> What the exercise asks
The entries that follow include a run beginning at the line with "ception des quelques" and ending at the line with "tilator draaien nadat de auto is"; restate that run word for word and leave the rest out.

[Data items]
=== Section Start ===
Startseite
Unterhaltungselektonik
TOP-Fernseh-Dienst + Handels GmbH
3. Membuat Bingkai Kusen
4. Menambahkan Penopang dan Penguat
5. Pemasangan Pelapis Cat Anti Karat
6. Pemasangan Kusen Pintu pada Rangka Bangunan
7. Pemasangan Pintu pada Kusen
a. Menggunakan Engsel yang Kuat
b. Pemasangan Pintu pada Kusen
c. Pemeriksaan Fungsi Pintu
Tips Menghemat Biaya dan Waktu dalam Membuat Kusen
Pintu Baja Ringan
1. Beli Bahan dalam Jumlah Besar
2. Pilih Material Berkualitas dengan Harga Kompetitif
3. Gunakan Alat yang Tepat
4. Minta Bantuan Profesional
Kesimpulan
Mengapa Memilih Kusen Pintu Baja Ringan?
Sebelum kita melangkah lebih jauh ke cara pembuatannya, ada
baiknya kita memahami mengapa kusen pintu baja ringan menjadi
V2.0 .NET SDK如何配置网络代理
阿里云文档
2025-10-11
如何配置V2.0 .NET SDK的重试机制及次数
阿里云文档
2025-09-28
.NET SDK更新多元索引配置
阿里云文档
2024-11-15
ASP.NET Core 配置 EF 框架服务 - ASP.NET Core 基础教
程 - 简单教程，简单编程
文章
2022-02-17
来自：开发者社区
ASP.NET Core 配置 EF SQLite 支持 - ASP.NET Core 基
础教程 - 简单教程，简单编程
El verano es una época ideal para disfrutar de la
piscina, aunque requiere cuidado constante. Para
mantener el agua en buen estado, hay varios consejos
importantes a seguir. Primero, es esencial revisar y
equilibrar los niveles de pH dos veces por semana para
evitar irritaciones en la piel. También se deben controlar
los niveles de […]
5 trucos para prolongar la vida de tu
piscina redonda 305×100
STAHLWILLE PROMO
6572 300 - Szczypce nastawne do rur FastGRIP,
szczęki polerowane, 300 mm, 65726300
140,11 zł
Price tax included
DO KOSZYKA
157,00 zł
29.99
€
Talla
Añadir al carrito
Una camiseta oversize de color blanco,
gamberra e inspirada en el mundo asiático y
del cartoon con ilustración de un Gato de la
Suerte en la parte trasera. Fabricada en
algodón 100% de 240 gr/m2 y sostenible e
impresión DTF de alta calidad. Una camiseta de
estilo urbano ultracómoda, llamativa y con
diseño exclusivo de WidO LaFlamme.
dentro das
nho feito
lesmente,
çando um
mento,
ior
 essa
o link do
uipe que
=== Section End ===
=== Section Start ===
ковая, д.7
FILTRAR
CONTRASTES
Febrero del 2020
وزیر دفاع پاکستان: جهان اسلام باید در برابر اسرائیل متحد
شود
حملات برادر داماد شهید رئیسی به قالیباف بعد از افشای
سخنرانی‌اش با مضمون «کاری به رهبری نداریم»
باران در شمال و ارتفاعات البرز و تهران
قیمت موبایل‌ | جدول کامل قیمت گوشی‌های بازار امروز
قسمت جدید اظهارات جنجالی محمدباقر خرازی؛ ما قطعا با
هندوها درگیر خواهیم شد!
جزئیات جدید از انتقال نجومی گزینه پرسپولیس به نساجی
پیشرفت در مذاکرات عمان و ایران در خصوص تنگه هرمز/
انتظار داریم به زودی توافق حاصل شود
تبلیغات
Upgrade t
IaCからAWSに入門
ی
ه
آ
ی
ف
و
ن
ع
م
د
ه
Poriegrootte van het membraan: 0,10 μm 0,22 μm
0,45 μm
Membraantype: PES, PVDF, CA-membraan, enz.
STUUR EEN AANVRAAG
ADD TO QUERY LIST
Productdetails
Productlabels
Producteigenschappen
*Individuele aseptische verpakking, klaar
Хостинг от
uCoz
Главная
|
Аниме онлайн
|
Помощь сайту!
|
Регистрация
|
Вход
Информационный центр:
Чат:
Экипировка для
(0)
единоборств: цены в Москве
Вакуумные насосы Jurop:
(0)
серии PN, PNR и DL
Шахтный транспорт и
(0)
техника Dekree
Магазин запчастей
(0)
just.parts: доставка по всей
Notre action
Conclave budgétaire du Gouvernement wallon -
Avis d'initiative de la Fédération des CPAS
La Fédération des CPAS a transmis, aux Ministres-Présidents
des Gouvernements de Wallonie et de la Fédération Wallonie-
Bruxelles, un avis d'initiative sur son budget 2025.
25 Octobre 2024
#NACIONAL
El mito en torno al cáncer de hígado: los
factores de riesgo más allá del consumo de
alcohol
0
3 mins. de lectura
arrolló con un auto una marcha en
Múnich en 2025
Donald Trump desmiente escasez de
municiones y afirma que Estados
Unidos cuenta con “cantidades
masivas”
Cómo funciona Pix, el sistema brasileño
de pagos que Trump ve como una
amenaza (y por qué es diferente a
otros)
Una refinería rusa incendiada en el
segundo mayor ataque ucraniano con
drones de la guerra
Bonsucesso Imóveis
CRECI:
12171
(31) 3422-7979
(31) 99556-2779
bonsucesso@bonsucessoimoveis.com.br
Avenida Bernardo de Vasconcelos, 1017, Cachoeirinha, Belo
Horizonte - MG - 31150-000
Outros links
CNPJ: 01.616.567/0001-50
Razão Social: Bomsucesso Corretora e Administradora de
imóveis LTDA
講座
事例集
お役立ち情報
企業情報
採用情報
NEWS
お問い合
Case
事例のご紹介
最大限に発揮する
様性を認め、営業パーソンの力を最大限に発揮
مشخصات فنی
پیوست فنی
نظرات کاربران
=== Section End ===
=== Section Start ===
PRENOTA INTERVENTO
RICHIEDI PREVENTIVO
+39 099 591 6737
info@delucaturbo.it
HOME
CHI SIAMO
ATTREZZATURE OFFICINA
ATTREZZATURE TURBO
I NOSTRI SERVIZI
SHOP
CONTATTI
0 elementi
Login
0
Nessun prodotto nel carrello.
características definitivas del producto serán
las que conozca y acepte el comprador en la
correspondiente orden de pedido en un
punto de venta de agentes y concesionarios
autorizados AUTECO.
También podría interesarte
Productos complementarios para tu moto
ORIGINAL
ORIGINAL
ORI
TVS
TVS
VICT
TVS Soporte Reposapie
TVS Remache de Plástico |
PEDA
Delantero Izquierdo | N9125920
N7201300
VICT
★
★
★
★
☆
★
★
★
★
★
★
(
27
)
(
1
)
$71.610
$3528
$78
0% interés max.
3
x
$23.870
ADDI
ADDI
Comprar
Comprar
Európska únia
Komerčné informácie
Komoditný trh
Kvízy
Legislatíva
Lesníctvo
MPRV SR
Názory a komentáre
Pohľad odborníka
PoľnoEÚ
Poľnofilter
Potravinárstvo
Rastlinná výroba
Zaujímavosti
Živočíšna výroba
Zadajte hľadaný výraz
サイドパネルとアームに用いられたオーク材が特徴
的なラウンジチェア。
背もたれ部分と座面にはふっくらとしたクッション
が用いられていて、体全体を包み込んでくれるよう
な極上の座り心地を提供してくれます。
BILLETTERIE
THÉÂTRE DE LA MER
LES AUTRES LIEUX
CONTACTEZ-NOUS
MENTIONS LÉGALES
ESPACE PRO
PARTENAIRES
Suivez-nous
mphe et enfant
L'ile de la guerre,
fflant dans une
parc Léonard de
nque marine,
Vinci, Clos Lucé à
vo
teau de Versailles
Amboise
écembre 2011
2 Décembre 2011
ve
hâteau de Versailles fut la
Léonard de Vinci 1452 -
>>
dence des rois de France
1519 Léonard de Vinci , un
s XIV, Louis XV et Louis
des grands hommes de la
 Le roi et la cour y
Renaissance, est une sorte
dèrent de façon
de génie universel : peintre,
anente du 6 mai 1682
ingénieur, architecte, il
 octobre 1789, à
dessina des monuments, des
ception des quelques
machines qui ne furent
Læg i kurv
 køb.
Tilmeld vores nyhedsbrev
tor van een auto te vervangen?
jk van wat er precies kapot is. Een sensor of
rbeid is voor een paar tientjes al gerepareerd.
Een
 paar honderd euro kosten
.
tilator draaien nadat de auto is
=== Section End ===
> Answer below
ception des quelques
machines qui ne furent
Læg i kurv
 køb.
Tilmeld vores nyhedsbrev
tor van een auto te vervangen?
jk van wat er precies kapot is. Een sensor of
rbeid is voor een paar tientjes al gerepareerd.
Een
 paar honderd euro kosten
.
tilator draaien nadat de auto is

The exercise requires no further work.